Athanase Terii, the self-styled King of the Pakumotu Republic, is refusing to quietly fade away and is back in the news once again. News reports of the dissident Tahitians who have been agitating for years for independence from French Polynesia were summarized in a news report in 2013. That story reviewed the unhappiness of some of the Tahitians with French rule and their movement to establish a new nation in the Society Islands. They had gone public with their plans in 2010.

Children on Raiatea
Children on Raiatea, one of the Society Islands (Photo by John Abel on Flickr, Creative Commons license)

The Republic of Pakumotu, which has designed a flag, made the news again in 2017 for releasing its own currency, called the patu. The King declared that the patu would replace the French Pacific franc. The French authorities were not amused. M. Teiri, as his name is more recently spelled, received a nine-month sentence to prison by the French Polynesian authorities.

The news story last week, summarizing the recent activities of the Pakumotu adherents, indicates that the French are continuing to monitor the activities of the quixotic leader since he continues to defy the established territorial government. Not too many months ago, he was sentenced to a year in prison for circulating the new money, but he did not serve the entire sentence. He appeared on local television displaying sheets of the patu currency.

A sign for the police on Bora Bora, though the photographer notes, “You don’t see many of these in Polynesia”
A sign for the police on Bora Bora, though the photographer notes, “You don’t see many of these in Polynesia” (Photo by sofakingevil on Flickr, Creative Commons license)

He has also announced on social media that he is hiring 3,000 police officers for the new republic. He added that since France does not use the Euro in Tahiti, the patu has a better claim to serve as the official currency.

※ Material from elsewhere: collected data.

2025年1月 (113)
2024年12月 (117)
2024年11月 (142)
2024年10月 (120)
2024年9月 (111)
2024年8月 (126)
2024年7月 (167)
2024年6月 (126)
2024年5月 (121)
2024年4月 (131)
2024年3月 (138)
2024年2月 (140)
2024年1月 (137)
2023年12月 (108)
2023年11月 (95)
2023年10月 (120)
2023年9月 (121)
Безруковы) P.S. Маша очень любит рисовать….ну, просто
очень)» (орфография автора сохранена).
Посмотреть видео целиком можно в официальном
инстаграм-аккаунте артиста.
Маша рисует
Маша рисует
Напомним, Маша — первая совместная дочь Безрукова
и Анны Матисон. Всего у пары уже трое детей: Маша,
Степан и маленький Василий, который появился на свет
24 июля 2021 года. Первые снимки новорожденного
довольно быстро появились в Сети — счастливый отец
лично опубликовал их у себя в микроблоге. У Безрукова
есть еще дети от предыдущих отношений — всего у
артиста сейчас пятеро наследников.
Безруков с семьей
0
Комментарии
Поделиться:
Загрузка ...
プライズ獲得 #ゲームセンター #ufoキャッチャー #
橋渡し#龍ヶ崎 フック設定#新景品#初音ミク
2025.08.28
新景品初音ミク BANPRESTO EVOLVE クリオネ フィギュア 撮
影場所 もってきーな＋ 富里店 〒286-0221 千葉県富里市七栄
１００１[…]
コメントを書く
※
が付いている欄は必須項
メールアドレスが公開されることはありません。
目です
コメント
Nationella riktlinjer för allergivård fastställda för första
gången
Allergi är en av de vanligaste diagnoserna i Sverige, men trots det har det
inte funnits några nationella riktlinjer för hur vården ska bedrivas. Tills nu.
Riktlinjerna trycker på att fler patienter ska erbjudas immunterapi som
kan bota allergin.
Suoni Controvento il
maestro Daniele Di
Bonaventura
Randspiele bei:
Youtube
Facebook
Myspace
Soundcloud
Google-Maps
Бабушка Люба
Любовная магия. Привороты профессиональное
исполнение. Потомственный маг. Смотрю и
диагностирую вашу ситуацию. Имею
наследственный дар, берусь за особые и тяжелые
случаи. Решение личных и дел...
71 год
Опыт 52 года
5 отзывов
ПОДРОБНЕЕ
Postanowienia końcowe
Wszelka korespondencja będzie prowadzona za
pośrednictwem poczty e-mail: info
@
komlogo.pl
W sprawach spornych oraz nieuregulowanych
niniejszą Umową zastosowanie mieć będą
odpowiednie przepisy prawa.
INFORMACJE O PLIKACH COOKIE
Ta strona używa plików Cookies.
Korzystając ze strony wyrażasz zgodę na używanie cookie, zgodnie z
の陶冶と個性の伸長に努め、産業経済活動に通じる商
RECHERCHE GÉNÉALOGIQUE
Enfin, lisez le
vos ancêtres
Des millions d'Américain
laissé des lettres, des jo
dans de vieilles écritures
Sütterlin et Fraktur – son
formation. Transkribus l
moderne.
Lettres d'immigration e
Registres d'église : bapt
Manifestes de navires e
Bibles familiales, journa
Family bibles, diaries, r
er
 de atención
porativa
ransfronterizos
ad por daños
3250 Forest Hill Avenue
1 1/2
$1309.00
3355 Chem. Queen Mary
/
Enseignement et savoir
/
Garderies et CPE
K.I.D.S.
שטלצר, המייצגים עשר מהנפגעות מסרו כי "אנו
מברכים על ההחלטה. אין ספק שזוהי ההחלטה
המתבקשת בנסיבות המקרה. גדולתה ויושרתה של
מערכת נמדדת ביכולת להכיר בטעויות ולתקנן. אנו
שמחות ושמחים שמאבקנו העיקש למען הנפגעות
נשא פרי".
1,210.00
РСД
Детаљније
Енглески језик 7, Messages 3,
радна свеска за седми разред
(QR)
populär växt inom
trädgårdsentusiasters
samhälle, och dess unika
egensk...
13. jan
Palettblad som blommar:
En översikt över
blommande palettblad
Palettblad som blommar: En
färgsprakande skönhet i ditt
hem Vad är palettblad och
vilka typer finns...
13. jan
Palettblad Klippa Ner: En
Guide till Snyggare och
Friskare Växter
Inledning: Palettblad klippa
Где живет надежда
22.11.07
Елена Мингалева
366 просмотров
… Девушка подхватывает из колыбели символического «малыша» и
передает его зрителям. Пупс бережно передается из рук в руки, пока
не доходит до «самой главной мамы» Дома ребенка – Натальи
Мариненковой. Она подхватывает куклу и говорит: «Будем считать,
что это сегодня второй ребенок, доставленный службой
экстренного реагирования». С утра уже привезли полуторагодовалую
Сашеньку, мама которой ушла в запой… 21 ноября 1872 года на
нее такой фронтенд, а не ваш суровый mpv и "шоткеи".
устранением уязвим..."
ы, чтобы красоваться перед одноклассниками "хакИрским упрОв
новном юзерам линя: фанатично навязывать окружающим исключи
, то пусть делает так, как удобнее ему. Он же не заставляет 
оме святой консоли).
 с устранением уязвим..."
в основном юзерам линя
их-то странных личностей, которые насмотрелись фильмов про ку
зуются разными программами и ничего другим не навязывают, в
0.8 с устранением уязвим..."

One of the more interesting aspects of this continuing saga is the fact that the independence movement being promoted by the King and his hundreds of followers appears to be entirely based on nonviolent actions and publicity stunts. As a result, the French responses have, at least so far, also been carefully controlled: the police have been restrained and the courts have imposed short prison sentences that have not been served in full.